* Data to process *
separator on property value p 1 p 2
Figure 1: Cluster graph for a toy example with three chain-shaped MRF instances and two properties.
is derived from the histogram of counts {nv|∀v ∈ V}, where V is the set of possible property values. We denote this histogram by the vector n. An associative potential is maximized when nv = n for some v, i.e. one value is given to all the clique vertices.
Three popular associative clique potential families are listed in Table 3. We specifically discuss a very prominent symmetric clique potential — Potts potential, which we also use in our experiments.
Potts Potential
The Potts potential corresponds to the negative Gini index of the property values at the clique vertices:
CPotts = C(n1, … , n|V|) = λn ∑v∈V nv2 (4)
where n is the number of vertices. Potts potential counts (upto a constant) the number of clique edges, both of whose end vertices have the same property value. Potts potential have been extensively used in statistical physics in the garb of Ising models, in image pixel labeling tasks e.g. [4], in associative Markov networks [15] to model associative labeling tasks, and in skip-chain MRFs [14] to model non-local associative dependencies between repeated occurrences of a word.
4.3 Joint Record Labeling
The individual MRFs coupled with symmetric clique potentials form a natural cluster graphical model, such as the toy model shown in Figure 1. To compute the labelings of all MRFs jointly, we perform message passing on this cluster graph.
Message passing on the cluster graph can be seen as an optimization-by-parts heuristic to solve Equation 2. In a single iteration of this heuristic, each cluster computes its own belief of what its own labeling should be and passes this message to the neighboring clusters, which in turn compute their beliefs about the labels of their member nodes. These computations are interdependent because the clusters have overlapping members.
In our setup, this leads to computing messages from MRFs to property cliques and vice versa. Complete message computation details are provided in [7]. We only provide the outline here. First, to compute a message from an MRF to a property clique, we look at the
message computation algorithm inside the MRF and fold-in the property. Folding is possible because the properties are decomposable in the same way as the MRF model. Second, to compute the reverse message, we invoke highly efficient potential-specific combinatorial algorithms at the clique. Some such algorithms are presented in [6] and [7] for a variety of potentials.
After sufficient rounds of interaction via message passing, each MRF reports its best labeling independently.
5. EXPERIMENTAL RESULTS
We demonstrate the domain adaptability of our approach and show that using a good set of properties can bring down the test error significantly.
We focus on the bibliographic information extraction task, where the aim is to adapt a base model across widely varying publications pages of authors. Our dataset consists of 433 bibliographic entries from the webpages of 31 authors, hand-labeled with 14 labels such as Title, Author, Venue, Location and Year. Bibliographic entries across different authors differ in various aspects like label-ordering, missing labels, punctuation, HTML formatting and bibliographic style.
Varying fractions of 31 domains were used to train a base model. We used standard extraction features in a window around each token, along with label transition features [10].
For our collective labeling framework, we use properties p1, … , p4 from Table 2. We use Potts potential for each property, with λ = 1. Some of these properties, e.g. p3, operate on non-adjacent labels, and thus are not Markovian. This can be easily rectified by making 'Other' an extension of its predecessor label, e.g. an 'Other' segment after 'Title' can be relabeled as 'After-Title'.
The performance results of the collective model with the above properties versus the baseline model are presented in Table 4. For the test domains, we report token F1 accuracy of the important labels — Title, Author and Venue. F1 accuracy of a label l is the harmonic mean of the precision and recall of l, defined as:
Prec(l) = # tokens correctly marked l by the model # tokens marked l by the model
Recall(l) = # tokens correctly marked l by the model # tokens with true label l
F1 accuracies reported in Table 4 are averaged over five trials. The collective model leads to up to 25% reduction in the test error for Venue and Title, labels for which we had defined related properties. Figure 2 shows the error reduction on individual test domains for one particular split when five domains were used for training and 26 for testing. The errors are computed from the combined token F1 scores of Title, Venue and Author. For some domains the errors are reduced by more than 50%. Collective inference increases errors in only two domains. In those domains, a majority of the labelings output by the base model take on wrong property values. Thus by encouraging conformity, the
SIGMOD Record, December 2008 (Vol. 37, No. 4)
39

* Task statement *
Lines from the top of the entries above to the line that contains "is derived from" should be set down exactly, please, with both ends kept and nothing added.

* Answer space *
separator on property value p 1 p 2
Figure 1: Cluster graph for a toy example with three chain-shaped MRF instances and two properties.
is derived from the histogram of counts {nv|∀v ∈ V}, where V is the set of possible property values. We denote this histogram by the vector n. An associative potential is maximized when nv = n for some v, i.e. one value is given to all the clique vertices.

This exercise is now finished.